**To do**:
Reproduce each of the following records line for line, keeping every country, region, sub-region, city, latitude and longitude value unchanged.

+++ Given entries

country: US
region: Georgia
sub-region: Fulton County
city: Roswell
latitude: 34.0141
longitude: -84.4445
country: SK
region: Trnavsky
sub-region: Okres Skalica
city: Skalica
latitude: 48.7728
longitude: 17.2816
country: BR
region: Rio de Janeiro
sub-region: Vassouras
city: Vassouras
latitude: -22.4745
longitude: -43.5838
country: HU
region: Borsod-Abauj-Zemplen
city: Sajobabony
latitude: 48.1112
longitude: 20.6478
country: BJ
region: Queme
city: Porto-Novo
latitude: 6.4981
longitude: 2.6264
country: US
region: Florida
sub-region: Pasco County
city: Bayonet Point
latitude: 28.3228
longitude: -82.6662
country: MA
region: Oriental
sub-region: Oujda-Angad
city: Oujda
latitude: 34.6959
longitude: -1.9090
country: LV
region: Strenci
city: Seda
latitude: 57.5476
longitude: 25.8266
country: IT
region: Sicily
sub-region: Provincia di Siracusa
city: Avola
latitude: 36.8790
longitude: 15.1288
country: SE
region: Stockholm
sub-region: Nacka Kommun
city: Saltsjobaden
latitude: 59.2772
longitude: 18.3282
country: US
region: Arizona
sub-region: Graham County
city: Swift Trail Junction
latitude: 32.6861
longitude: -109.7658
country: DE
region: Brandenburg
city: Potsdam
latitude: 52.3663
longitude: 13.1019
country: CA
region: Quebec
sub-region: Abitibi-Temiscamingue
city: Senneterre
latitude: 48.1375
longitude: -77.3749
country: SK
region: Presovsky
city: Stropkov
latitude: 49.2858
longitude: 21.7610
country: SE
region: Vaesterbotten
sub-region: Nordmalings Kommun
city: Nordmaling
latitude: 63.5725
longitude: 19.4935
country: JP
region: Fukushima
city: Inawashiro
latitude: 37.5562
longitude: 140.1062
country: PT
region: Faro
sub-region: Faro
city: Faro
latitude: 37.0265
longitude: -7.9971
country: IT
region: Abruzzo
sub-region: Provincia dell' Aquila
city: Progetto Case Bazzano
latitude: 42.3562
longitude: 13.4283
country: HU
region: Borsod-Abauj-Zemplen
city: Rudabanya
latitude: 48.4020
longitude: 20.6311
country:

++++++

**Solution below**:
country: US
region: Georgia
sub-region: Fulton County
city: Roswell
latitude: 34.0141
longitude: -84.4445
country: SK
region: Trnavsky
sub-region: Okres Skalica
city: Skalica
latitude: 48.7728
longitude: 17.2816
country: BR
region: Rio de Janeiro
sub-region: Vassouras
city: Vassouras
latitude: -22.4745
longitude: -43.5838
country: HU
region: Borsod-Abauj-Zemplen
city: Sajobabony
latitude: 48.1112
longitude: 20.6478
country: BJ
region: Queme
city: Porto-Novo
latitude: 6.4981
longitude: 2.6264
country: US
region: Florida
sub-region: Pasco County
city: Bayonet Point
latitude: 28.3228
longitude: -82.6662
country: MA
region: Oriental
sub-region: Oujda-Angad
city: Oujda
latitude: 34.6959
longitude: -1.9090
country: LV
region: Strenci
city: Seda
latitude: 57.5476
longitude: 25.8266
country: IT
region: Sicily
sub-region: Provincia di Siracusa
city: Avola
latitude: 36.8790
longitude: 15.1288
country: SE
region: Stockholm
sub-region: Nacka Kommun
city: Saltsjobaden
latitude: 59.2772
longitude: 18.3282
country: US
region: Arizona
sub-region: Graham County
city: Swift Trail Junction
latitude: 32.6861
longitude: -109.7658
country: DE
region: Brandenburg
city: Potsdam
latitude: 52.3663
longitude: 13.1019
country: CA
region: Quebec
sub-region: Abitibi-Temiscamingue
city: Senneterre
latitude: 48.1375
longitude: -77.3749
country: SK
region: Presovsky
city: Stropkov
latitude: 49.2858
longitude: 21.7610
country: SE
region: Vaesterbotten
sub-region: Nordmalings Kommun
city: Nordmaling
latitude: 63.5725
longitude: 19.4935
country: JP
region: Fukushima
city: Inawashiro
latitude: 37.5562
longitude: 140.1062
country: PT
region: Faro
sub-region: Faro
city: Faro
latitude: 37.0265
longitude: -7.9971
country: IT
region: Abruzzo
sub-region: Provincia dell' Aquila
city: Progetto Case Bazzano
latitude: 42.3562
longitude: 13.4283
country: HU
region: Borsod-Abauj-Zemplen
city: Rudabanya
latitude: 48.4020
longitude: 20.6311
country:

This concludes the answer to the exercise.